There is no excuse for this. Especially from Stephen Chow who'd been working with CGI in his movies ever since at least Shaolin Soccer in 2001. This is amateur-hour here. How can you NOT make a mermaid sexy? You auditioned over 120,000 girls for the role, and you found a really cute one, and then you give her a slimy sea lion tail. Nooooo thank you. As a guy who grew up with a HUGE crush on Ariel, seeing Chow's digital abomination just made me die a little inside.
Was there anything good about it?
The only good things that I can think about in this movie were the two quick scenes that actually got a chuckle out of me: The time that the octopus man was hanging from the ceiling, and he turned away from the main mermaid in anger, then he slowly circles back to face her, then away again, then we see the fan he's hanging on has been turned on. I found that amusing.
And the police scene did actually make me laugh. This is when Xuan runs in to the police station to tell the cops that a mermaid just tried to kill him. They say, "A mermaid?" He says, "Yes! You know, half man, half fish!" And the policeman quickly draws a figure with the left half fish, and the right half man. Xuan yells at him, "No! Not left and right, top and bottom!" The policeman then draws a fish head on a pair of human legs with a dick dangling between them. Xuan says, "No! The human part is on top!" And so the policeman quickly turns the picture upside down... THAT shit was classic Chow, but it was the only bit of this 2 hour movie that reminded me of his apparently long-gone golden age.
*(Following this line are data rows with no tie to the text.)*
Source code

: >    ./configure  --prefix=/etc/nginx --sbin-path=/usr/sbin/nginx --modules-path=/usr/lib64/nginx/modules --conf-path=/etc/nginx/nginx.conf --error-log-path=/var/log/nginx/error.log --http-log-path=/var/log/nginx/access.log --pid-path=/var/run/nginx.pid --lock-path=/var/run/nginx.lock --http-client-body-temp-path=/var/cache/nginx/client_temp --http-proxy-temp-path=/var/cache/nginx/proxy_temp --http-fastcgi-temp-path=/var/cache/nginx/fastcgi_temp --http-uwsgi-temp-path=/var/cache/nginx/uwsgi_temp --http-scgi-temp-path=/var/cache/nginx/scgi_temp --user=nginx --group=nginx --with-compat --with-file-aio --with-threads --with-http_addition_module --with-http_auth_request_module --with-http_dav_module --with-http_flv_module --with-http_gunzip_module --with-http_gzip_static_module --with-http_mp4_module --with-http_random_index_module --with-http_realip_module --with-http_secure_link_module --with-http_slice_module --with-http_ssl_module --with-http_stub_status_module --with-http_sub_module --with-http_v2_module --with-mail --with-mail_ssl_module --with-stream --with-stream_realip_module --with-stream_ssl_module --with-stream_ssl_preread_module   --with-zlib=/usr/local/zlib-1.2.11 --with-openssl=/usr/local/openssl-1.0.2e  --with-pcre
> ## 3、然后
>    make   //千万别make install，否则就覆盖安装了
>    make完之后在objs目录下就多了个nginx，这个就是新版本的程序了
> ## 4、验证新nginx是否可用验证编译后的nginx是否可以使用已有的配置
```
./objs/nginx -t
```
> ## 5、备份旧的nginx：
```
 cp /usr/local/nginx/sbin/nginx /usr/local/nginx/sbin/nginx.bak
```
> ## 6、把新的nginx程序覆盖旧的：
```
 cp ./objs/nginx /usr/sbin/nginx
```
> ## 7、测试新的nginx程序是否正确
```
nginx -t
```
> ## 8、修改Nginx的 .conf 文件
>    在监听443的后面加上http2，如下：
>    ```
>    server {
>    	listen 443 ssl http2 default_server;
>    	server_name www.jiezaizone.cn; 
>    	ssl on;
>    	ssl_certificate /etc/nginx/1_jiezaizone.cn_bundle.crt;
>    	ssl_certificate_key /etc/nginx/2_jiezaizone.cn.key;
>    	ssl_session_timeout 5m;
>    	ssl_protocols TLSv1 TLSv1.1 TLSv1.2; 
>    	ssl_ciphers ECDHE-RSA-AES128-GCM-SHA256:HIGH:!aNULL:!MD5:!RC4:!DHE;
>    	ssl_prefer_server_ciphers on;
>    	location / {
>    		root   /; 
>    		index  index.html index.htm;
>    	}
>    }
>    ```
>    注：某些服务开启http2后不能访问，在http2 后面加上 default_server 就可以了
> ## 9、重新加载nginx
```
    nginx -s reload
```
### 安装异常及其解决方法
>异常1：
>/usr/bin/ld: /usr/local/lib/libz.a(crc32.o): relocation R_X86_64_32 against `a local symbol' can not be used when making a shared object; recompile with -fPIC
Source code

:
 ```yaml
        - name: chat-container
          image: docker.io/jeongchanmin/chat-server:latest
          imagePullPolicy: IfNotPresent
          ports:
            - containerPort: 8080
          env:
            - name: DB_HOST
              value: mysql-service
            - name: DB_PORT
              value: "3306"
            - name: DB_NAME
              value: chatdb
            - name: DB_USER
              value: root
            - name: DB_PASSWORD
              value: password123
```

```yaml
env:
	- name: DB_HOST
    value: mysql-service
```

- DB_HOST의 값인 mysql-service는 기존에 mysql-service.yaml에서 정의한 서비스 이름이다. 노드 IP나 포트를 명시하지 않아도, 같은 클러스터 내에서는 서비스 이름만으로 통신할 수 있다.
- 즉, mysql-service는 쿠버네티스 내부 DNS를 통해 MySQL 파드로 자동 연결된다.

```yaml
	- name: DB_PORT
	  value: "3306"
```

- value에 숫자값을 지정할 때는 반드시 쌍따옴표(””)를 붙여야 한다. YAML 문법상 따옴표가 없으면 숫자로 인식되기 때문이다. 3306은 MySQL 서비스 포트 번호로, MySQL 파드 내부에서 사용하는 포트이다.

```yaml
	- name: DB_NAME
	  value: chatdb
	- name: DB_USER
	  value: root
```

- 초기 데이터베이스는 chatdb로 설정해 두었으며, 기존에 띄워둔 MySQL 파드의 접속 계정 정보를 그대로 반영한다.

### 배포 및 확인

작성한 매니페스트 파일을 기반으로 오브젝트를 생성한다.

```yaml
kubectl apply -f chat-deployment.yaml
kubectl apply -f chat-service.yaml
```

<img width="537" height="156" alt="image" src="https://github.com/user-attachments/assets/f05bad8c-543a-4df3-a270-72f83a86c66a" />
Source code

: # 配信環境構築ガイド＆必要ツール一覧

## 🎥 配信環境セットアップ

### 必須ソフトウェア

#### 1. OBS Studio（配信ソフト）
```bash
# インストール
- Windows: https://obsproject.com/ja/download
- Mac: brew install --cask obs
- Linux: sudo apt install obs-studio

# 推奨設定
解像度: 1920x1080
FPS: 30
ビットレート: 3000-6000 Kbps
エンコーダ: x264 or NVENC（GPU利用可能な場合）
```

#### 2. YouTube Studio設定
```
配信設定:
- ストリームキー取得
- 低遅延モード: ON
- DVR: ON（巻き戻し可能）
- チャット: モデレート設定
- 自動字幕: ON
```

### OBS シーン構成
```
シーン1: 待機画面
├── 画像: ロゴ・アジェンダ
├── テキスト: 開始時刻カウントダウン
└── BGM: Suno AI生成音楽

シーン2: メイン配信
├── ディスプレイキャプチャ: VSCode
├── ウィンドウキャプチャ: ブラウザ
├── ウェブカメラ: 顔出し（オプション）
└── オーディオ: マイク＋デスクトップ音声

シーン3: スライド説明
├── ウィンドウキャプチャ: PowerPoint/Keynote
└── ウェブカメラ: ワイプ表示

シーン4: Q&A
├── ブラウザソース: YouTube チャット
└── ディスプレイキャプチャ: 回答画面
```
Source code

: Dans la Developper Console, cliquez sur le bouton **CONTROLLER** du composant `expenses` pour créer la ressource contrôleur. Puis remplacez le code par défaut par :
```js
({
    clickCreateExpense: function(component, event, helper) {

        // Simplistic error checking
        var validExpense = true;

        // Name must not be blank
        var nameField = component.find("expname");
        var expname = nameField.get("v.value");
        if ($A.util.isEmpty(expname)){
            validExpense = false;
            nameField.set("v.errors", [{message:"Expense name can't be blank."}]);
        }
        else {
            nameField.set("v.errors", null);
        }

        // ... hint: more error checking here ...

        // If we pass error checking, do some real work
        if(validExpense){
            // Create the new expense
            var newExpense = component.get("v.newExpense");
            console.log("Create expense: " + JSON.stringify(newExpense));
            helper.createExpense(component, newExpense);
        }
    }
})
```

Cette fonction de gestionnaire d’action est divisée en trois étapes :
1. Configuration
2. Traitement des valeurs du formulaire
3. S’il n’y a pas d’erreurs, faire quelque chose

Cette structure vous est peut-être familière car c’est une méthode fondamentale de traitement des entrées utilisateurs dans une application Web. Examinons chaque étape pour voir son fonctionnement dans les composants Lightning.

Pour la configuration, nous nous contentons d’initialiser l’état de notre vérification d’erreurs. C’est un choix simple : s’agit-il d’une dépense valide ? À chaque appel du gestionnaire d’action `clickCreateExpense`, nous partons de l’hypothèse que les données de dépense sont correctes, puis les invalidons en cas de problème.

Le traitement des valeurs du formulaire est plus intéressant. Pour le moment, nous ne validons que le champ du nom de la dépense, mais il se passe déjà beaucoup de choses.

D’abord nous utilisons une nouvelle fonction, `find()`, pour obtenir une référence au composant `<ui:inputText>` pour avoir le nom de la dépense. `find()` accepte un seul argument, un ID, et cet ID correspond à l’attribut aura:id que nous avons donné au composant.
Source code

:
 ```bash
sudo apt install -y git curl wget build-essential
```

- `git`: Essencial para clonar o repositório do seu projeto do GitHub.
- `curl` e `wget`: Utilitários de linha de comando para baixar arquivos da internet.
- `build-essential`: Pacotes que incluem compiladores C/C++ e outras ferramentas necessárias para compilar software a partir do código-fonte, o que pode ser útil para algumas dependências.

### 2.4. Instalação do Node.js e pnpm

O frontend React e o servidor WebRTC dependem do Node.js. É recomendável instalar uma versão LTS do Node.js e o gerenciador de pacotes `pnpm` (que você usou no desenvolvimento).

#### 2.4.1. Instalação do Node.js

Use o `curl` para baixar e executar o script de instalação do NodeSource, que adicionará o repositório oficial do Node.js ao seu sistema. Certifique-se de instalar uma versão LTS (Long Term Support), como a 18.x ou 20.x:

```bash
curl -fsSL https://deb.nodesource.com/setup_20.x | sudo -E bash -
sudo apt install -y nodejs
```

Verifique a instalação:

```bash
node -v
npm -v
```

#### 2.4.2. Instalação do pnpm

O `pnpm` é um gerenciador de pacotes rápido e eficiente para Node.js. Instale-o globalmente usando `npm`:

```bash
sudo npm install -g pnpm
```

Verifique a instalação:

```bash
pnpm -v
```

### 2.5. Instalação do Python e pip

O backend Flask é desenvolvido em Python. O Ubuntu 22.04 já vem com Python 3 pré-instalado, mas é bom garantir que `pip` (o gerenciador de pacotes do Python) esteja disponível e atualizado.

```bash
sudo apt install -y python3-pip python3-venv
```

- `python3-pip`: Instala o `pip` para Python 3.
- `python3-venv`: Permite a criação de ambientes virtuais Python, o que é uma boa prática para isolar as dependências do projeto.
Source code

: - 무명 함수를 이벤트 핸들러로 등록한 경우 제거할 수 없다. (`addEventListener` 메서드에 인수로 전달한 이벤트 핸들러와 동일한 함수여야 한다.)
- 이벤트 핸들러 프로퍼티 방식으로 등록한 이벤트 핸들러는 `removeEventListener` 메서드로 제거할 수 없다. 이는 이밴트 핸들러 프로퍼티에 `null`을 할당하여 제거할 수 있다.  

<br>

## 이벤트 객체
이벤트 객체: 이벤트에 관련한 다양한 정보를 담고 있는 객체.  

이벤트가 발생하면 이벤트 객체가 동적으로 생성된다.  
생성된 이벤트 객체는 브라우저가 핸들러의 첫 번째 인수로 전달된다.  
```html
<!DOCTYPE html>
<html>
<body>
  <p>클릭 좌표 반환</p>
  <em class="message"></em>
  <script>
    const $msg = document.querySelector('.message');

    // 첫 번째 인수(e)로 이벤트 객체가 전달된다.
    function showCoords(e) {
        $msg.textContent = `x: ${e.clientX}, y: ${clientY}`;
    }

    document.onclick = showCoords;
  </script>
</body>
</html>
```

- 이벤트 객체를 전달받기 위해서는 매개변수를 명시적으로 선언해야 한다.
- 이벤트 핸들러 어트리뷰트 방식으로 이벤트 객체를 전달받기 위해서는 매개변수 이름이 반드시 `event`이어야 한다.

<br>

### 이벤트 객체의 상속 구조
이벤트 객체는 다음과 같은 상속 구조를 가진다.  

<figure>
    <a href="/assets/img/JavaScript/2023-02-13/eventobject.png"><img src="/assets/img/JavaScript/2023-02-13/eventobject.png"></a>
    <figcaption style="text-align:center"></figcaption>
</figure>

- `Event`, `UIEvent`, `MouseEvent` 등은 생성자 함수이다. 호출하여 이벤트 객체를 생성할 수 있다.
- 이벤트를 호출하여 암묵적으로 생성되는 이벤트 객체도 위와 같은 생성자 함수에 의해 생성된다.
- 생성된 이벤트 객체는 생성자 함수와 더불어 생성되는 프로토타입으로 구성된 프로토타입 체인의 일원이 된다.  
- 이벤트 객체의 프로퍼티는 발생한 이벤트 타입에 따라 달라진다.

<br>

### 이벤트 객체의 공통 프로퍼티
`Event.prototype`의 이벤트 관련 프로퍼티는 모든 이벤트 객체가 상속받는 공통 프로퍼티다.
What in the effin' hell did I just witness? Oh, China, that was just terrible. Is that really the best mermaid movie that you could muster? I mean, The Little Mermaid 2 was even better than this garbage. Your mermaid movie was like if somebody took my movie, made it have a baby with Mulan, and then took a diarhea dump all over it and called it a Picasso.
Honestly, this means war to me. China has disrespected "the mermaid." I think we should shut down Hong Kong Disneyland and start an embargo of all Disney merchandise.... Oh damn, that would never work. They'd just produce even more bootleg stuff. Damn it! You win this round, China.
Well this is a first! This is the first time that I can remember that I saw a movie with creatures that God seemed to dare me to recreate in my lab, but the movie in question was so bad that I didn't jump to super-science surgery or genetic manipulation to create my own version of the magical beasts in question solely because I wanted to get the movie and bad computer effects out of my mind as quickly as possible.
This may call for self-induced electro-shock therapy.
If you don't hear from me in a week, I probably died due to brain electrocution, and am happier for it, knowing I'll never have to think about this bad movie ever again.